__REQUIREMENT__. Among the entries below, find the lines with "lock" and copy them.
[Opening THE INPUT section]
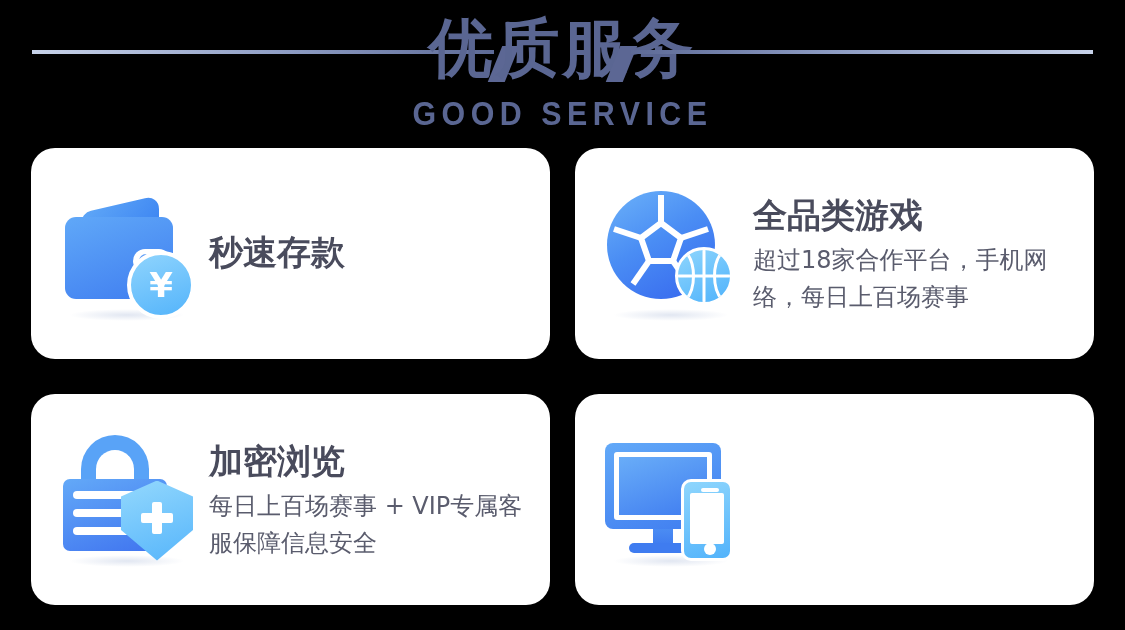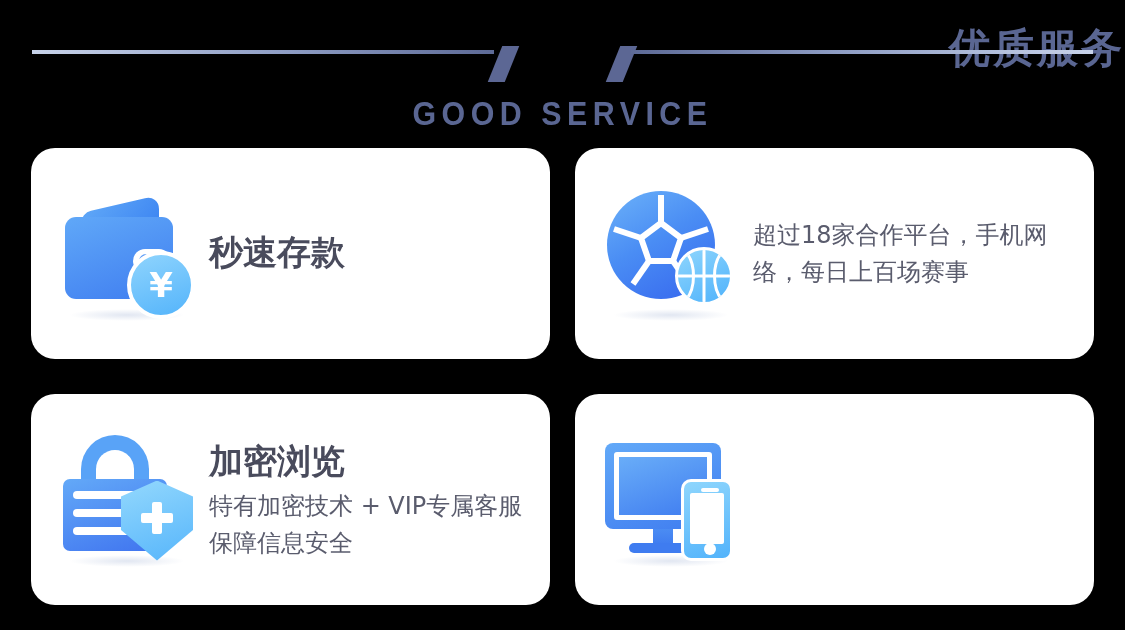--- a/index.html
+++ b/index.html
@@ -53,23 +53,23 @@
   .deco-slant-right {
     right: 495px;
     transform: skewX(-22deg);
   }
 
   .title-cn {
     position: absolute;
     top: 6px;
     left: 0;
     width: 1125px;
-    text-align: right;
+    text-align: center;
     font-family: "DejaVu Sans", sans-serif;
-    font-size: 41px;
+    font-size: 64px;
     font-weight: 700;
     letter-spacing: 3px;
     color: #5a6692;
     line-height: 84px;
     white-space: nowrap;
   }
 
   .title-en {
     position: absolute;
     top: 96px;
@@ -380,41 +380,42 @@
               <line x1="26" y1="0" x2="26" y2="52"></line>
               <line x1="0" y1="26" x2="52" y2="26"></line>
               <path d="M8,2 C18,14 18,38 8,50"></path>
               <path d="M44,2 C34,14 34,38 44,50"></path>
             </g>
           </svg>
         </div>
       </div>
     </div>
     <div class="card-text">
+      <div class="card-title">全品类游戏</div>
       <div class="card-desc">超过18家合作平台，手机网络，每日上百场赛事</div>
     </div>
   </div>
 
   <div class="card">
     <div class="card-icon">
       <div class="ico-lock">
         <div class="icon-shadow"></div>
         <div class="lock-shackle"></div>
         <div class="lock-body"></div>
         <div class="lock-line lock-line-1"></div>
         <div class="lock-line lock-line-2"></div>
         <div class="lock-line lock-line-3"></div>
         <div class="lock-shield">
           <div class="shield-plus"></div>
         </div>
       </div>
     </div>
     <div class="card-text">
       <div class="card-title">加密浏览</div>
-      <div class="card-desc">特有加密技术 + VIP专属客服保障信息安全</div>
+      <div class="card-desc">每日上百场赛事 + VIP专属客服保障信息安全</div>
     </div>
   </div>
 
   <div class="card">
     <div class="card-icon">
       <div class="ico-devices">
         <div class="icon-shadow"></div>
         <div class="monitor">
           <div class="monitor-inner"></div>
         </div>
[Closing THE INPUT section]
[Opening THE INPUT section]
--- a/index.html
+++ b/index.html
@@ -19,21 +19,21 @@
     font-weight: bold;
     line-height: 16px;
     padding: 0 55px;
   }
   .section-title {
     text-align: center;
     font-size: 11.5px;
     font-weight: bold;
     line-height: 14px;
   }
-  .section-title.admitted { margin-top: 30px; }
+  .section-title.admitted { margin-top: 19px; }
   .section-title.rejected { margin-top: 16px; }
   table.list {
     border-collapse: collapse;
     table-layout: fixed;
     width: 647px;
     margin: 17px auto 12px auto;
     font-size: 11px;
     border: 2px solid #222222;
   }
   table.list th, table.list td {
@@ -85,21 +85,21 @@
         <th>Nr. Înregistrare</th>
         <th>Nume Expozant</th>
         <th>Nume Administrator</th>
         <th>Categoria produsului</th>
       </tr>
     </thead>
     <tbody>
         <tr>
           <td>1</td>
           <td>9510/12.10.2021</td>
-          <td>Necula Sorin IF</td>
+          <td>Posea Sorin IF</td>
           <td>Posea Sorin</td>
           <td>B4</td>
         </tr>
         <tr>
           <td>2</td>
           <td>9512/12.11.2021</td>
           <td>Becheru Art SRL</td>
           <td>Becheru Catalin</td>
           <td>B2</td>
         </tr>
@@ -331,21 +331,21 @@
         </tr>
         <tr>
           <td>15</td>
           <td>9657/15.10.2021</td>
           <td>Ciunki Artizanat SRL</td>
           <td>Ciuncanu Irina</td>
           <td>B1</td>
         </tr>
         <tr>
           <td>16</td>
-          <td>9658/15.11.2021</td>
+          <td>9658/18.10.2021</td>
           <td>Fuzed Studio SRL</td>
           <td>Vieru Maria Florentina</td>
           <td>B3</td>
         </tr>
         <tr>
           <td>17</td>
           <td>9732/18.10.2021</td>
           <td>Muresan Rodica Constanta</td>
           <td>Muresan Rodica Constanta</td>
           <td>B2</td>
[Closing THE INPUT section]
__EXERCISE SOLUTION__.
       <div class="ico-lock">
         <div class="lock-shackle"></div>
         <div class="lock-body"></div>
         <div class="lock-line lock-line-1"></div>
         <div class="lock-line lock-line-2"></div>
         <div class="lock-line lock-line-3"></div>
         <div class="lock-shield">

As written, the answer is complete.